Exercise instructions: From the items below, select every line that contains the string "hands".

Working data:
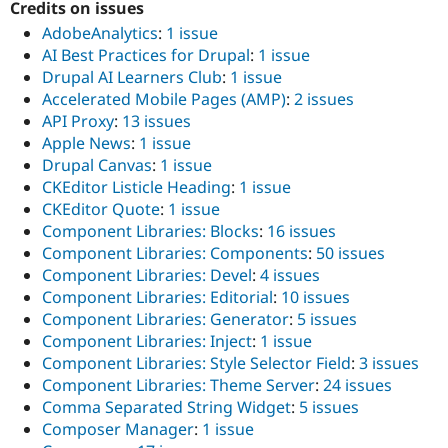
Credits on issues
AdobeAnalytics
:
1 issue
AI Best Practices for Drupal
:
1 issue
Drupal AI Learners Club
:
1 issue
Accelerated Mobile Pages (AMP)
:
2 issues
API Proxy
:
13 issues
Apple News
:
1 issue
Drupal Canvas
:
1 issue
CKEditor Listicle Heading
:
1 issue
CKEditor Quote
:
1 issue
Component Libraries: Blocks
:
16 issues
Component Libraries: Components
:
50 issues
Component Libraries: Devel
:
4 issues
Component Libraries: Editorial
:
10 issues
Component Libraries: Generator
:
5 issues
Component Libraries: Inject
:
1 issue
Component Libraries: Style Selector Field
:
3 issues
Component Libraries: Theme Server
:
24 issues
Comma Separated String Widget
:
5 issues
Composer Manager
:
1 issue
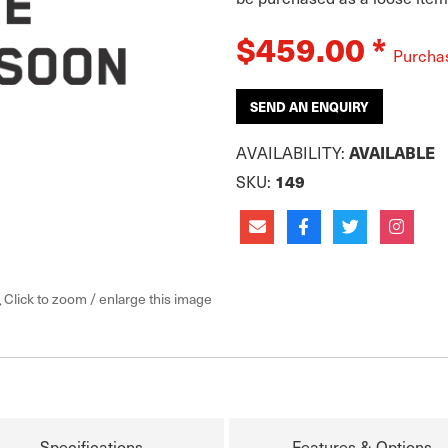
$459.00
*
Purcha
SEND AN ENQUIRY
AVAILABILITY:
AVAILABLE
SKU:
149
Click to zoom / enlarge this image
Specifications
Features & Options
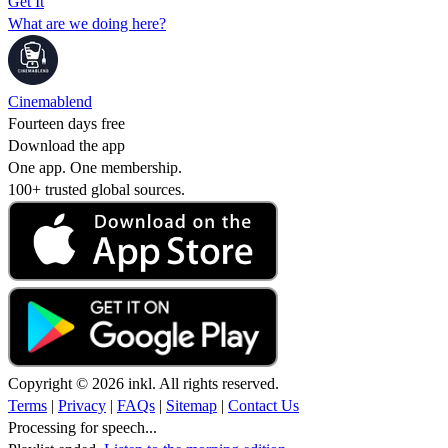
Get It
What are we doing here?
Cinemablend
Fourteen days free
Download the app
One app. One membership.
100+ trusted global sources.
Copyright © 2026 inkl. All rights reserved.
Terms
|
Privacy
|
FAQs
|
Sitemap
|
Contact Us
Processing for speech...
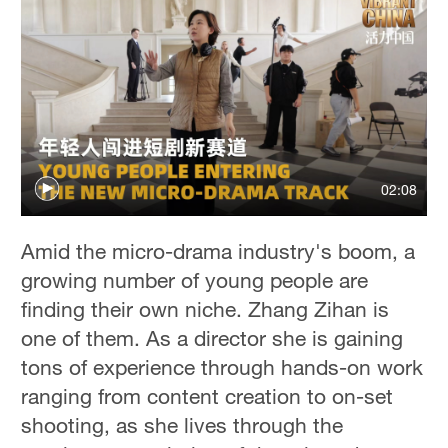
02:08
Amid the micro-drama industry's boom, a
growing number of young people are
finding their own niche. Zhang Zihan is
one of them. As a director she is gaining
tons of experience through hands-on work
ranging from content creation to on-set
shooting, as she lives through the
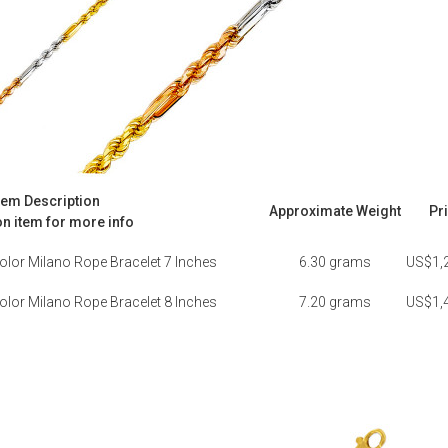
tem Description
Approximate Weight
Pr
on item for more info
olor Milano Rope Bracelet 7 Inches
6.30 grams
US$1,
olor Milano Rope Bracelet 8 Inches
7.20 grams
US$1,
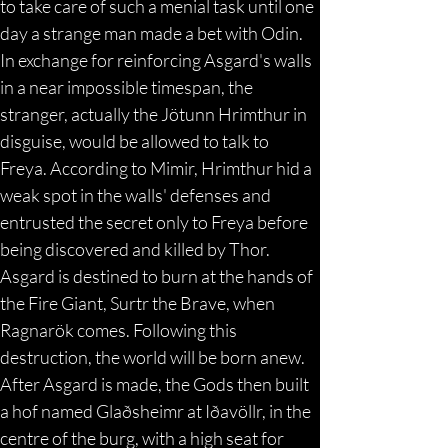
to take care of such a menial task until one 
day a strange man made a bet with Odin. 
In exchange for reinforcing Asgard's walls 
in a near impossible timespan, the 
stranger, actually the Jötunn Hrimthur in 
disguise, would be allowed to talk to 
Freya. According to Mimir, Hrimthur hid a 
weak spot in the walls' defenses and 
entrusted the secret only to Freya before 
being discovered and killed by Thor. 
Asgard is destined to burn at the hands of 
the Fire Giant, Surtr the Brave, when 
Ragnarök comes. Following this 
destruction, the world will be born anew. 
After Asgard is made, the Gods then built 
a hof named Glaðsheimr at Iðavöllr, in the 
centre of the burg, with a high seat for 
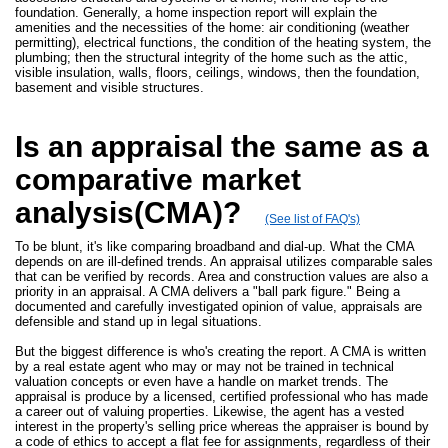
foundation. Generally, a home inspection report will explain the
amenities and the necessities of the home: air conditioning (weather
permitting), electrical functions, the condition of the heating system, the
plumbing; then the structural integrity of the home such as the attic,
visible insulation, walls, floors, ceilings, windows, then the foundation,
basement and visible structures.
Is an appraisal the same as a
comparative market
analysis(CMA)?
(See list of FAQ's)
To be blunt, it's like comparing broadband and dial-up. What the CMA
depends on are ill-defined trends. An appraisal utilizes comparable sales
that can be verified by records. Area and construction values are also a
priority in an appraisal. A CMA delivers a "ball park figure." Being a
documented and carefully investigated opinion of value, appraisals are
defensible and stand up in legal situations.
But the biggest difference is who's creating the report. A CMA is written
by a real estate agent who may or may not be trained in technical
valuation concepts or even have a handle on market trends. The
appraisal is produce by a licensed, certified professional who has made
a career out of valuing properties. Likewise, the agent has a vested
interest in the property's selling price whereas the appraiser is bound by
a code of ethics to accept a flat fee for assignments, regardless of their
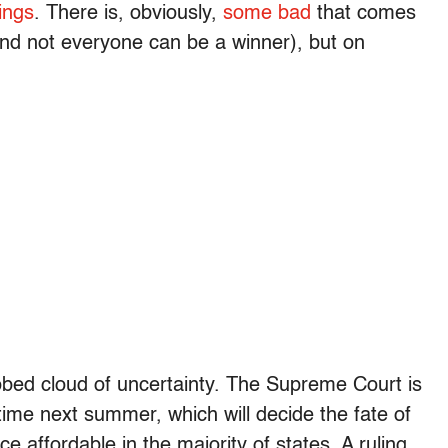
ings
. There is, obviously,
some bad
that comes
 and not everyone can be a winner), but on
-robed cloud of uncertainty. The Supreme Court is
time next summer, which will decide the fate of
e affordable in the majority of states. A ruling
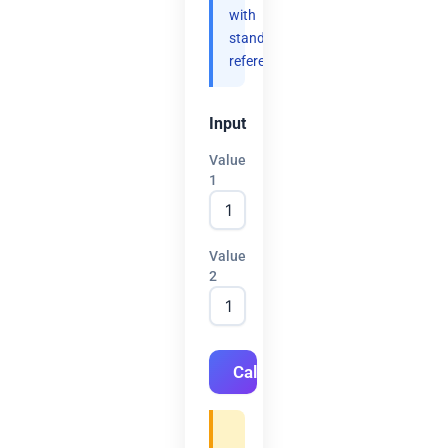
with
standard
references.
Input
Value
1
Value
2
Calculate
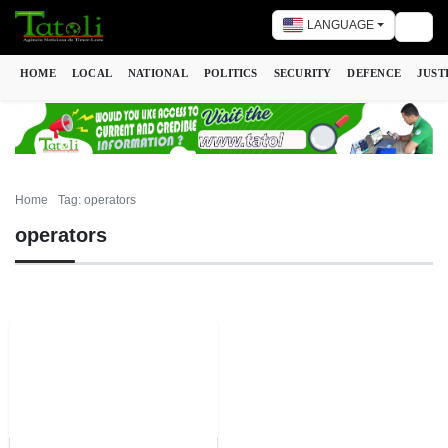
LANGUAGE
Togg
HOME
LOCAL
NATIONAL
POLITICS
SECURITY
DEFENCE
JUST
Home
Tag: operators
operators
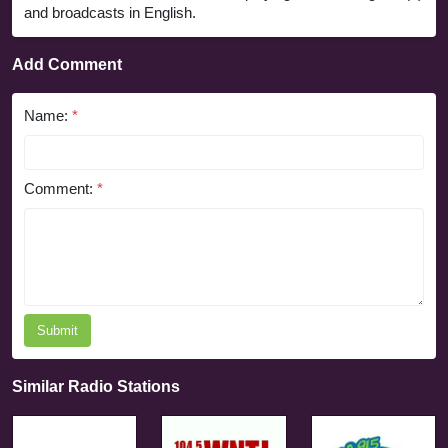
and broadcasts in English.
Add Comment
Name:
*
Comment:
*
Submit
Similar Radio Stations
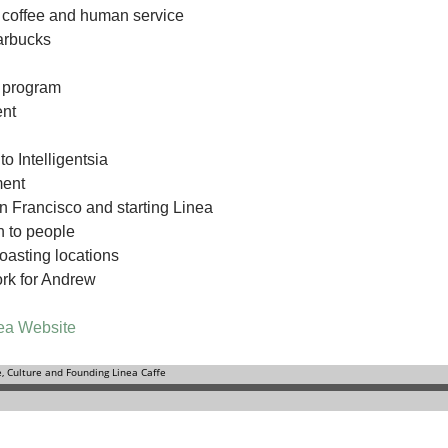
n coffee and human service
tarbucks
 program
nt
o Intelligentsia
ment
n Francisco and starting Linea
 to people
roasting locations
rk for Andrew
ea Website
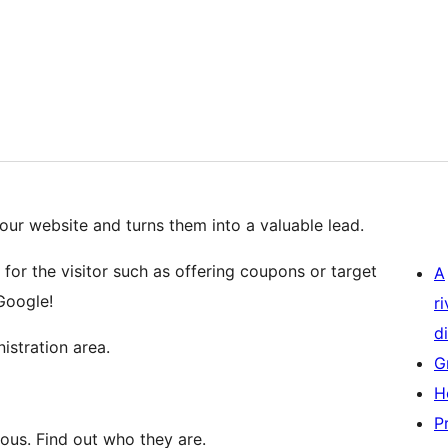
our website and turns them into a valuable lead.
for the visitor such as offering coupons or target
A
Google!
r
di
istration area.
G
H
P
ous. Find out who they are.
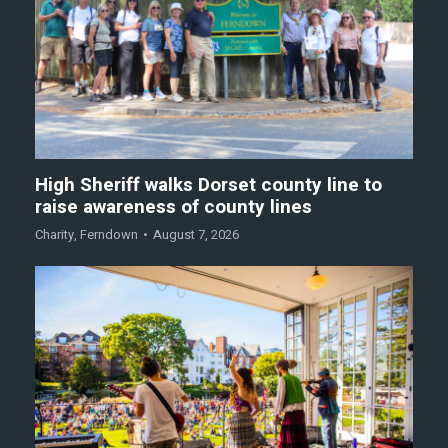
High Sheriff walks Dorset county line to
raise awareness of county lines
Charity
,
Ferndown
August 7, 2026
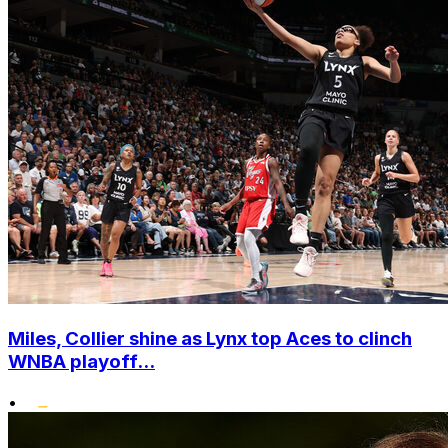
Miles, Collier shine as Lynx top Aces to clinch
WNBA playoff...
•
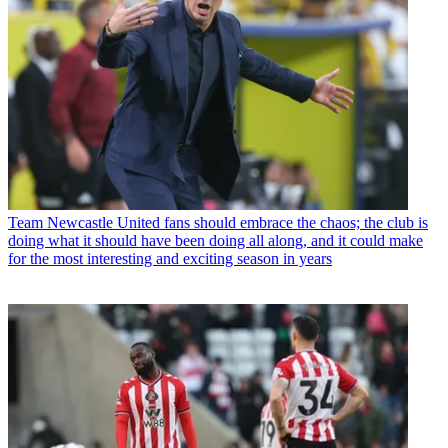
Team
Newcastle United fans should embrace the chaos; the club is
doing what it should have been doing all along, and it could make
for the most interesting and exciting season in years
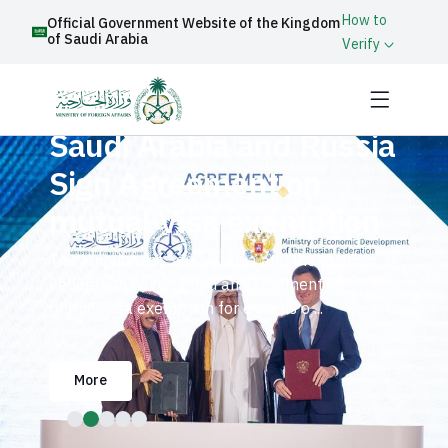
How to
Official Government Website of the Kingdom
of Saudi Arabia
Verify
Saudi Arabia and Russia
Sign Agreement on
mutual Visa exemption
The Kingdom of Saudi Arabia and the Russian
Federation have signed an agreement on
mutual visa exemption for citizens o ...
More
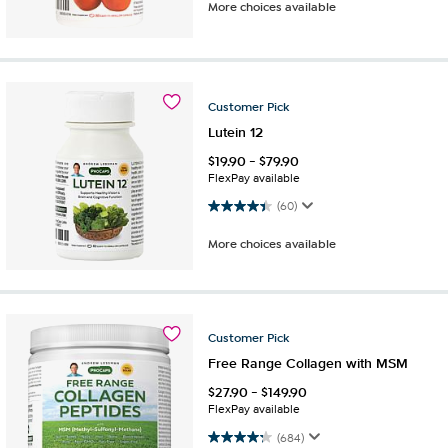
More choices available
Customer
Pick
Lutein 12
$
19.90
-
$
79.90
FlexPay available
4.4 out of 5 stars. 60 reviews
(60)
More choices available
Customer
Pick
Free Range Collagen with MSM
$
27.90
-
$
149.90
FlexPay available
4.3 out of 5 stars. 684 reviews
(684)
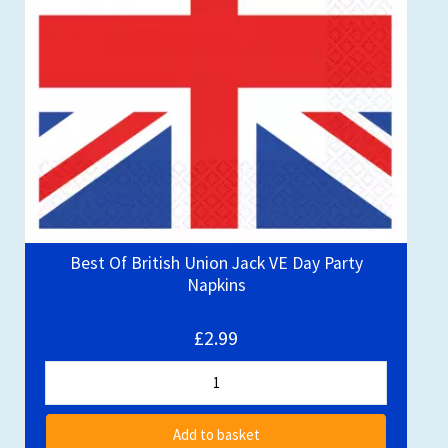
Best Of British Union Jack VE Day Party
Napkins
£2.99
Add to basket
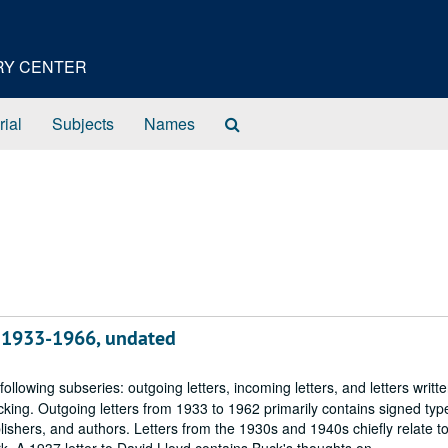
ORY CENTER
Search
rial
Subjects
Names
The
Archives
, 1933-1966, undated
following subseries: outgoing letters, incoming letters, and letters writte
ing. Outgoing letters from 1933 to 1962 primarily contains signed type
ublishers, and authors. Letters from the 1930s and 1940s chiefly relate t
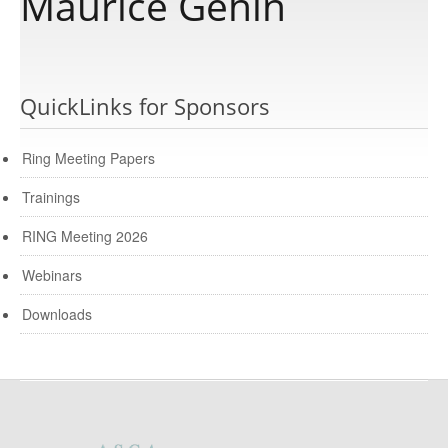
Maurice Gehin
Publications
QuickLinks for Sponsors
Software
Ring Meeting Papers
Data
Trainings
RING Meeting 2026
Consortium
Webinars
Work with us
Downloads
Contact us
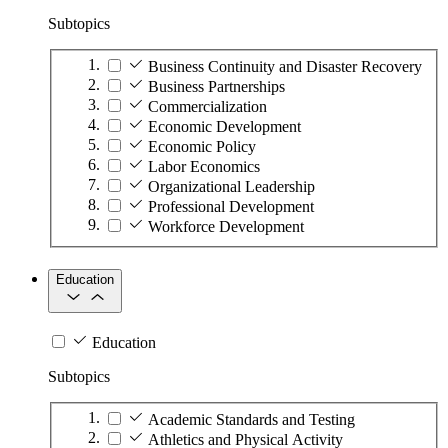
Subtopics
Business Continuity and Disaster Recovery
Business Partnerships
Commercialization
Economic Development
Economic Policy
Labor Economics
Organizational Leadership
Professional Development
Workforce Development
Education
Education
Subtopics
Academic Standards and Testing
Athletics and Physical Activity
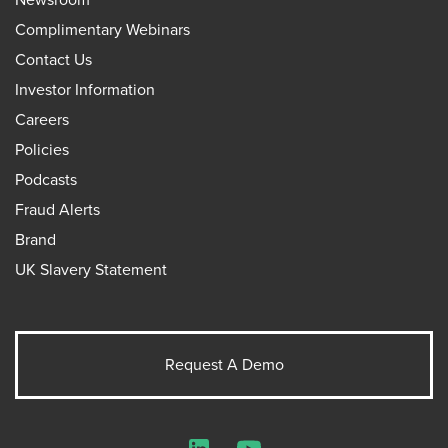
Complimentary Webinars
Contact Us
Investor Information
Careers
Policies
Podcasts
Fraud Alerts
Brand
UK Slavery Statement
Request A Demo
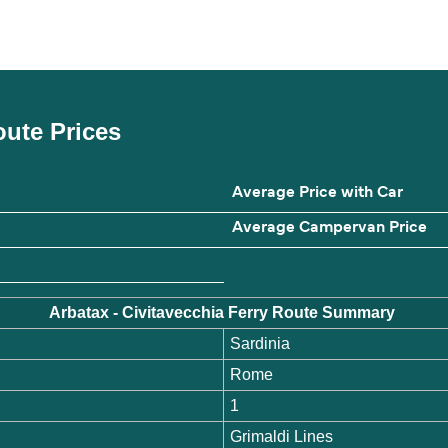
Route Prices
Average Price with Car
Average Campervan Price
Arbatax - Civitavecchia Ferry Route Summary
Sardinia
Rome
1
Grimaldi Lines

Response for this exercise:
tons of experience through hands-on work
Asgard is destined to burn at the hands of 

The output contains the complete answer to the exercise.